I was particularly impressed with a man standing in a compound just big enough to lie down in, a futon walled with cardboard against the wind . Next to him was a man lying on the bare pavement, tightly swaddled like an Egyptian mummy from head to foot, even his face eerily covered. "I am OK," said the first man, "I have  a shelter, but I am really worried about this man next to me - he doesn't have anything."

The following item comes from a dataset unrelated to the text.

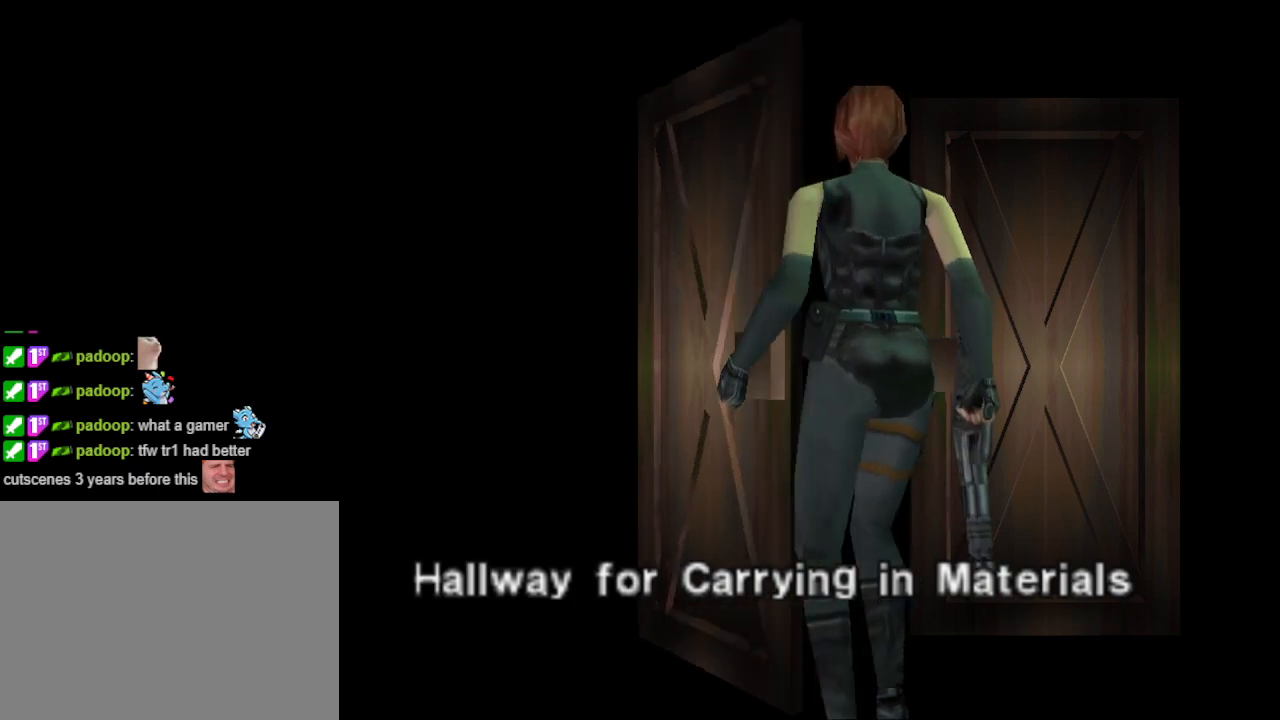
{"buttons": [], "events": []}
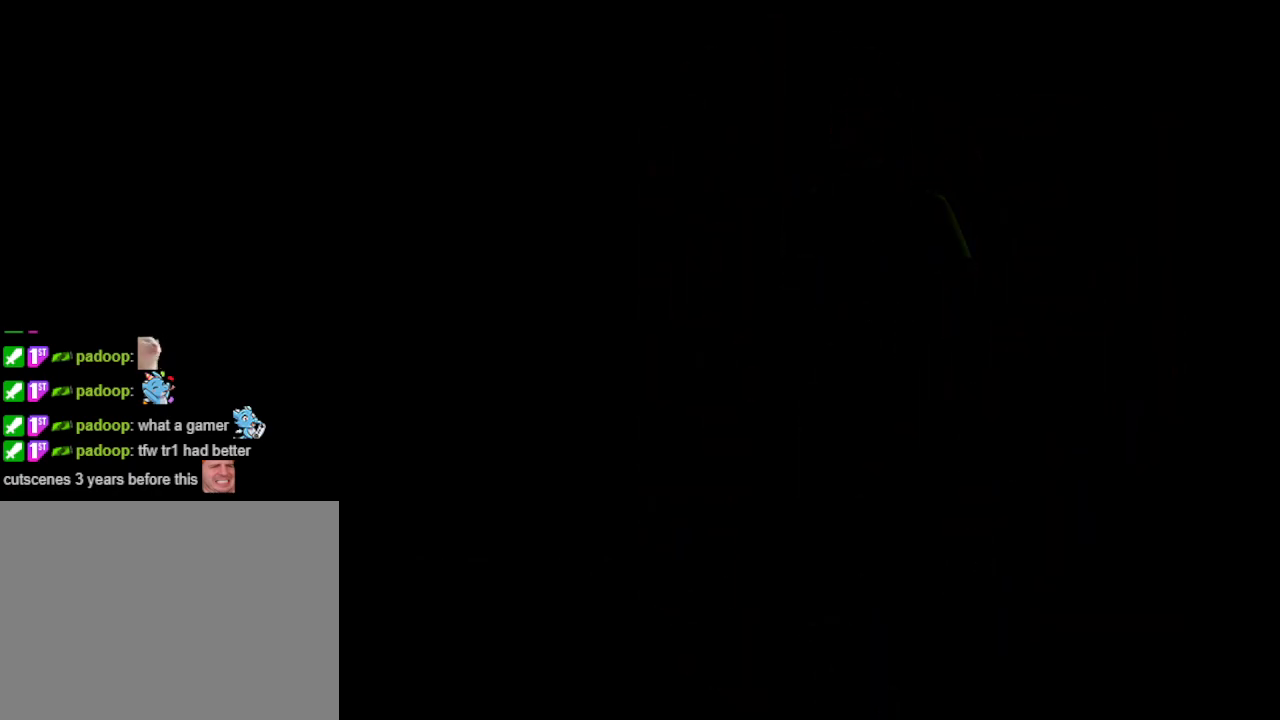
{"buttons": [], "events": []}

This is it for the night. Move on in the morning if you are left alone that long

This need to care for others is apparently a deeply ingrained part of our self-hood. It is abundant in country areas like Aizu and it is surprisingly intact on the streets here. Some men were simply sitting down on benches. You can't lie on them as the authorities have kindly bolted dividers on any horizontal surface. One man on his own on a park bench was grinning broadly in the dark. A thin mewling cry went up, and between his big hands was cradled a new-born kitten. He was feeding it with milk from a straw. Others were in a blanket-covered box, and he reached deep into his coat and brought another out from his armpit, then more from pockets. They had been abandoned in the park, and their new parent, abandoned himself, was going to see to it that they lived. He didn't need anything from us just then, and we left him, still smiling.

Another dash of incongruous white moved in the darkened park: a white rabbit. Abandoned three years ago, it has survived against the odds surrounded by hungry people. Inaba-san said "They often say that they want to eat it, but no-one ever does." Well, perhaps there is nothing so strange about that - it certainly isn't as strange as one of the richest countries in the world letting its young and old people down so badly.